**What the task requires:**
Read through the lines below for the string "optical" and copy each one that has it.

***** Data shown

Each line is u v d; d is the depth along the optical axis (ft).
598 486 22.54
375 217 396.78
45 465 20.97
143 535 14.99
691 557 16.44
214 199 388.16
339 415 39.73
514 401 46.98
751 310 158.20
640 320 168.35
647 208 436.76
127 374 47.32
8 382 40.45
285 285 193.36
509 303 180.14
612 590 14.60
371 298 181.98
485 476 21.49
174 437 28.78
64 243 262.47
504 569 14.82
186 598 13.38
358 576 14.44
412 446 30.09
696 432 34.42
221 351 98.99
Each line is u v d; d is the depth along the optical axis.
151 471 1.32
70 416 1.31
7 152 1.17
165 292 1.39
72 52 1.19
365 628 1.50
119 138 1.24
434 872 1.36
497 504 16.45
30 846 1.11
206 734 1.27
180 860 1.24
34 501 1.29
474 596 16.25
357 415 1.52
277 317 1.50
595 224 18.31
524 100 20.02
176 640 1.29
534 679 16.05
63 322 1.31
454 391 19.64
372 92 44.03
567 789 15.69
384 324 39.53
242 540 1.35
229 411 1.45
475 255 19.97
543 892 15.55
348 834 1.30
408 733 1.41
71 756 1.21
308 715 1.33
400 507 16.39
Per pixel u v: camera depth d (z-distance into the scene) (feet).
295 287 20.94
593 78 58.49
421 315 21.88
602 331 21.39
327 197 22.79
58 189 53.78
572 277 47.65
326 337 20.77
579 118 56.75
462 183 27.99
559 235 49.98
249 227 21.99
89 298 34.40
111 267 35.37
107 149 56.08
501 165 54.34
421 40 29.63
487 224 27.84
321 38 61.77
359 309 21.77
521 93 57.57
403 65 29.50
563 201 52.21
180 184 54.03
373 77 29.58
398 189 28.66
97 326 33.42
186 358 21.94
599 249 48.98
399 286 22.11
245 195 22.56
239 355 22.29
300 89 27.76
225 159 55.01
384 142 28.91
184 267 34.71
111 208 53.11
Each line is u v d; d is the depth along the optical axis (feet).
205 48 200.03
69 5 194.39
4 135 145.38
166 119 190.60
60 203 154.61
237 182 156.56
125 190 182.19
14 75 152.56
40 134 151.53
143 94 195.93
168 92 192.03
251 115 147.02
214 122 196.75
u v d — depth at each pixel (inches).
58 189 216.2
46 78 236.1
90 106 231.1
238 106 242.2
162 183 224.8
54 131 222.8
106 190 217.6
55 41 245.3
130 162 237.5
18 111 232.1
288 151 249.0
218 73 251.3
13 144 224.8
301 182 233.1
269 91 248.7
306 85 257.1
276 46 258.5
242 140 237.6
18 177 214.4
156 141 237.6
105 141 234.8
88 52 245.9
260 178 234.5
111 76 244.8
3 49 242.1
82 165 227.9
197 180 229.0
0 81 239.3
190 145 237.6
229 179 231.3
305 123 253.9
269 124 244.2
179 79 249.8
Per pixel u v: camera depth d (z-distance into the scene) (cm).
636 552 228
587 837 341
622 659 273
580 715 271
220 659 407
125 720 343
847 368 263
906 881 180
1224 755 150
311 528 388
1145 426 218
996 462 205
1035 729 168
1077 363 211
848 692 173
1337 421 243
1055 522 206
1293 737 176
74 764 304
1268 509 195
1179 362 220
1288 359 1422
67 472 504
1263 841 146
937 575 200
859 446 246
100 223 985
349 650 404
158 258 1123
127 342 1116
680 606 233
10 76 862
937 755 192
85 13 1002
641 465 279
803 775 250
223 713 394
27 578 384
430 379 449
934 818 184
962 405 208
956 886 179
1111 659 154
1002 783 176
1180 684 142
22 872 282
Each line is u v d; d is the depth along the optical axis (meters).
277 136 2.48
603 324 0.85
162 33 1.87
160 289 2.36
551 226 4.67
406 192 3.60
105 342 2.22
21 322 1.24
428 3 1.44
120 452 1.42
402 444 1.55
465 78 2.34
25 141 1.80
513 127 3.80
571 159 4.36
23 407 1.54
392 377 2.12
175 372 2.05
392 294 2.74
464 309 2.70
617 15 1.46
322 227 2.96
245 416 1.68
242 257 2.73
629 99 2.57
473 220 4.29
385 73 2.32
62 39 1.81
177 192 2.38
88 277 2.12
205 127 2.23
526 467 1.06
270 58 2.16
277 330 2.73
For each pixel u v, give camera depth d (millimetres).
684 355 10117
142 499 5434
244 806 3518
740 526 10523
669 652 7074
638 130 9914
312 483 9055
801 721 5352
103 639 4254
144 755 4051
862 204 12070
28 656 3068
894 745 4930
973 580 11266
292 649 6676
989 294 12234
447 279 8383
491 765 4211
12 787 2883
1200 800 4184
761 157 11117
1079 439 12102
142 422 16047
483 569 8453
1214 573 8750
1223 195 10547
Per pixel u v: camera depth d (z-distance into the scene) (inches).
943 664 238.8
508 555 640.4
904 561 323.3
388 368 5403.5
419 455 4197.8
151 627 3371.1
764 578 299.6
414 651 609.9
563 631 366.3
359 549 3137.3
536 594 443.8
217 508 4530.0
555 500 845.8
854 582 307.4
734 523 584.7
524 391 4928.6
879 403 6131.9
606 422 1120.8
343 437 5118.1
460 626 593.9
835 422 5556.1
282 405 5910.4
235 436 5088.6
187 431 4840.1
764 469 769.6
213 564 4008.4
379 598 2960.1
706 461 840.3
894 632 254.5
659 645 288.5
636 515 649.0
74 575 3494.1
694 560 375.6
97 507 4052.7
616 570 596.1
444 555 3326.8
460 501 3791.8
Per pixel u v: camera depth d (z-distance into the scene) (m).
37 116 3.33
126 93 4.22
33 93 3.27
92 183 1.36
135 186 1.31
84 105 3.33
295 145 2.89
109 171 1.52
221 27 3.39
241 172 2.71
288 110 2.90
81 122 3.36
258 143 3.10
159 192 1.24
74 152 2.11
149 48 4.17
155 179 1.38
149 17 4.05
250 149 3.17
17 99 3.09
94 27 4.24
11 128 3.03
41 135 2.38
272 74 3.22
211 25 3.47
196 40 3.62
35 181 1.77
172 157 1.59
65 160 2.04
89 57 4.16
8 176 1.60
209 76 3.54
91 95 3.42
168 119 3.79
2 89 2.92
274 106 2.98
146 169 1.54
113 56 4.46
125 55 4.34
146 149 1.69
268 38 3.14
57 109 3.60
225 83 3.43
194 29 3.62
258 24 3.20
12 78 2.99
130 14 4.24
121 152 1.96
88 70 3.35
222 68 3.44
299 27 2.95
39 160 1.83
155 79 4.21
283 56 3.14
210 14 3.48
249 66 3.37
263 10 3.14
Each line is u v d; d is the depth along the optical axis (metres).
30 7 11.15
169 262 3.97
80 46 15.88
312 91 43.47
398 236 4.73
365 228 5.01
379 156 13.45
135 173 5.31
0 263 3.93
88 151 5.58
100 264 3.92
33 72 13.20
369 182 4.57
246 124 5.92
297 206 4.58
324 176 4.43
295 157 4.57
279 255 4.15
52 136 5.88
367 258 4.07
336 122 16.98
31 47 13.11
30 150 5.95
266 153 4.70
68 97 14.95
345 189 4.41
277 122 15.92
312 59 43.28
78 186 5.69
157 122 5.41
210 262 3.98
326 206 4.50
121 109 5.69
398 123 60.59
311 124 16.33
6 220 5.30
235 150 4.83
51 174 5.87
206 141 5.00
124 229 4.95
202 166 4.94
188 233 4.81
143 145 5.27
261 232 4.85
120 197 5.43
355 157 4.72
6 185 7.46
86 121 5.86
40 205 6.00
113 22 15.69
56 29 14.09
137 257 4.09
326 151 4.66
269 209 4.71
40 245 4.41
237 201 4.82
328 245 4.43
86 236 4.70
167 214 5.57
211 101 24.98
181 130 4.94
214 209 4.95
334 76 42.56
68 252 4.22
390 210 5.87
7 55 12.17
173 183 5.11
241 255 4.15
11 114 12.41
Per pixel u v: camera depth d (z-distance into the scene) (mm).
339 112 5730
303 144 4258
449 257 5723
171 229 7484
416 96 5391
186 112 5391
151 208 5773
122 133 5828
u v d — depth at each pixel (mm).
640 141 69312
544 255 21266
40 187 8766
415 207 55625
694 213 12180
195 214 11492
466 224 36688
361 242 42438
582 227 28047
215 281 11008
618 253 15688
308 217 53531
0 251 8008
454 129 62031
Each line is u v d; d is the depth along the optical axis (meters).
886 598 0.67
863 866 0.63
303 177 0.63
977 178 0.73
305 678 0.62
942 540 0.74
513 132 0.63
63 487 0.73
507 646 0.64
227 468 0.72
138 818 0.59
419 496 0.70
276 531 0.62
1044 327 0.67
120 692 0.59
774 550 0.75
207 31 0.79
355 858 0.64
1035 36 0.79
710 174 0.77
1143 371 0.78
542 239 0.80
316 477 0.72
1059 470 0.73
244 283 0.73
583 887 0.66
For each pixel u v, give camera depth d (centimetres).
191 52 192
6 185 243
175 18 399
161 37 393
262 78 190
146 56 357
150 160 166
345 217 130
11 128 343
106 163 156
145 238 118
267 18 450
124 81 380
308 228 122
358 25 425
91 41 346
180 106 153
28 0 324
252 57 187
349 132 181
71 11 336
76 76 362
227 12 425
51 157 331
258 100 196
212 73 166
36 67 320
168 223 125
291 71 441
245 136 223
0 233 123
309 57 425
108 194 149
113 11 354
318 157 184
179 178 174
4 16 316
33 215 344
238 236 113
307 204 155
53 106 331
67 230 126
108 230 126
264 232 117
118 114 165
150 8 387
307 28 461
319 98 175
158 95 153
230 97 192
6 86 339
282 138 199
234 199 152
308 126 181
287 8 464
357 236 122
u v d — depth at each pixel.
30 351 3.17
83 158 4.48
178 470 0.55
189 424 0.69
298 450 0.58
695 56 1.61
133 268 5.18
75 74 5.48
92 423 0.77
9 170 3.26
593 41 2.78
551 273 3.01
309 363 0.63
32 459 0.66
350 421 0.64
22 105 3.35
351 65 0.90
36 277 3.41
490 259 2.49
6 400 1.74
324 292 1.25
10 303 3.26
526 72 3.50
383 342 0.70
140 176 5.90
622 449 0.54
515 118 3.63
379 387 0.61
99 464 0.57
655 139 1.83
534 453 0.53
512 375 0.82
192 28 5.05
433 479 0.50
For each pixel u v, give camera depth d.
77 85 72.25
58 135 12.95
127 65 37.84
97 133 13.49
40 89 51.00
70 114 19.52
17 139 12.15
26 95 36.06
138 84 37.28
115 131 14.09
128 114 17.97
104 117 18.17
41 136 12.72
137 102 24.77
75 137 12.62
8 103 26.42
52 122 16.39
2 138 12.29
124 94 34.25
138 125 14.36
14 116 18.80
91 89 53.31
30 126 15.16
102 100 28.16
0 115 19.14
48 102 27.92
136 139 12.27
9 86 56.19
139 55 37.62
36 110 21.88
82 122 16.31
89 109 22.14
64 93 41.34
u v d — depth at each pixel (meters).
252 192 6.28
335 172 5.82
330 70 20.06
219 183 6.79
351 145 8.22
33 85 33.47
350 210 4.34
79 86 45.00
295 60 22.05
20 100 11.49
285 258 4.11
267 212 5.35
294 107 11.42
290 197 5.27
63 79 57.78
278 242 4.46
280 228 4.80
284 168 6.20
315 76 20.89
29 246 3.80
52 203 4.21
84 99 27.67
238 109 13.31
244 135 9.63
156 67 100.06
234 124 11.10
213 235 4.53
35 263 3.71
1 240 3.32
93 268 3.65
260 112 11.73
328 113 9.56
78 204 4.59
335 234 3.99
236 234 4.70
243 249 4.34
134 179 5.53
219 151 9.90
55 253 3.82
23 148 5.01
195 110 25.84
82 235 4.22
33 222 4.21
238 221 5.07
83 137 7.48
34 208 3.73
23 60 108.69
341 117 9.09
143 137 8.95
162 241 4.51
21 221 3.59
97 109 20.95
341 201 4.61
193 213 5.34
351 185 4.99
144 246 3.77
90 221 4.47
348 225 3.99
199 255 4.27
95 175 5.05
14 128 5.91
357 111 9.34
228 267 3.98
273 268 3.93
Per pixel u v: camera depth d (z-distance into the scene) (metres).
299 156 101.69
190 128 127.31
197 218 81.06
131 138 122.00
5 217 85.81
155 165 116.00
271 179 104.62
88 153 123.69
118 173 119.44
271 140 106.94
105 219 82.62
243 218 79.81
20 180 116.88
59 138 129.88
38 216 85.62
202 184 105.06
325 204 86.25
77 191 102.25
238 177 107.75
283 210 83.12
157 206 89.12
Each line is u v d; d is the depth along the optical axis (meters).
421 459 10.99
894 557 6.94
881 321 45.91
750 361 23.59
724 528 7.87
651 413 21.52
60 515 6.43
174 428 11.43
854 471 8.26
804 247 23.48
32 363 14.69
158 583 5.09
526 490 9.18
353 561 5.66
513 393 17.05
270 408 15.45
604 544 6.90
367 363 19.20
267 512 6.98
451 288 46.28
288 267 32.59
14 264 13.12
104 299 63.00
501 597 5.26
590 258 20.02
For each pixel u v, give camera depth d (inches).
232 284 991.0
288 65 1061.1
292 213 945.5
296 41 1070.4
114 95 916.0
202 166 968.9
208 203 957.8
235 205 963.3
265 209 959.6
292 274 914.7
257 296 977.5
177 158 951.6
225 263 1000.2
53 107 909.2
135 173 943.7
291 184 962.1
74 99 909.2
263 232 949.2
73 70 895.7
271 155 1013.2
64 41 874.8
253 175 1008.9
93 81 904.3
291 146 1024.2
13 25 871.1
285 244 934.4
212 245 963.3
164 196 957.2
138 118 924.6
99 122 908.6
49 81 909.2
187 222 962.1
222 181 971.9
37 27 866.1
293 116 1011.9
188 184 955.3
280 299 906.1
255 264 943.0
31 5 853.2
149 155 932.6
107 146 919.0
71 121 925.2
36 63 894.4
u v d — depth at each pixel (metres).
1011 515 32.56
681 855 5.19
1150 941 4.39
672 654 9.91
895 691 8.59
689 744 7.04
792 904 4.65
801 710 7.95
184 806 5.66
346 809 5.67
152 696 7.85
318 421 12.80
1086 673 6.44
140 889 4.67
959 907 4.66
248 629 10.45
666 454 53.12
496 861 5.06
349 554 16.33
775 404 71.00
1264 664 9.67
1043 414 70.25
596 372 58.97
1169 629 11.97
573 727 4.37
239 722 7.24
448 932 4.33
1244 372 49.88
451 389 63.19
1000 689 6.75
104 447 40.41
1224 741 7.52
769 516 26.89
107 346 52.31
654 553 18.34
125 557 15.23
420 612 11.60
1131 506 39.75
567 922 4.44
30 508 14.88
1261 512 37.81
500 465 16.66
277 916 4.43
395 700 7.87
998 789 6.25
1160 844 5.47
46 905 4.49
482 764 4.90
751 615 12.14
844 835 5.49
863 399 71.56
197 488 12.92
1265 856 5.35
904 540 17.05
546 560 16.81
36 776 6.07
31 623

**********

**Exercise response:**
Each line is u v d; d is the depth along the optical axis (ft).
Each line is u v d; d is the depth along the optical axis.
Each line is u v d; d is the depth along the optical axis (feet).
Each line is u v d; d is the depth along the optical axis (meters).
Each line is u v d; d is the depth along the optical axis (metres).
Each line is u v d; d is the depth along the optical axis (meters).
Each line is u v d; d is the depth along the optical axis (meters).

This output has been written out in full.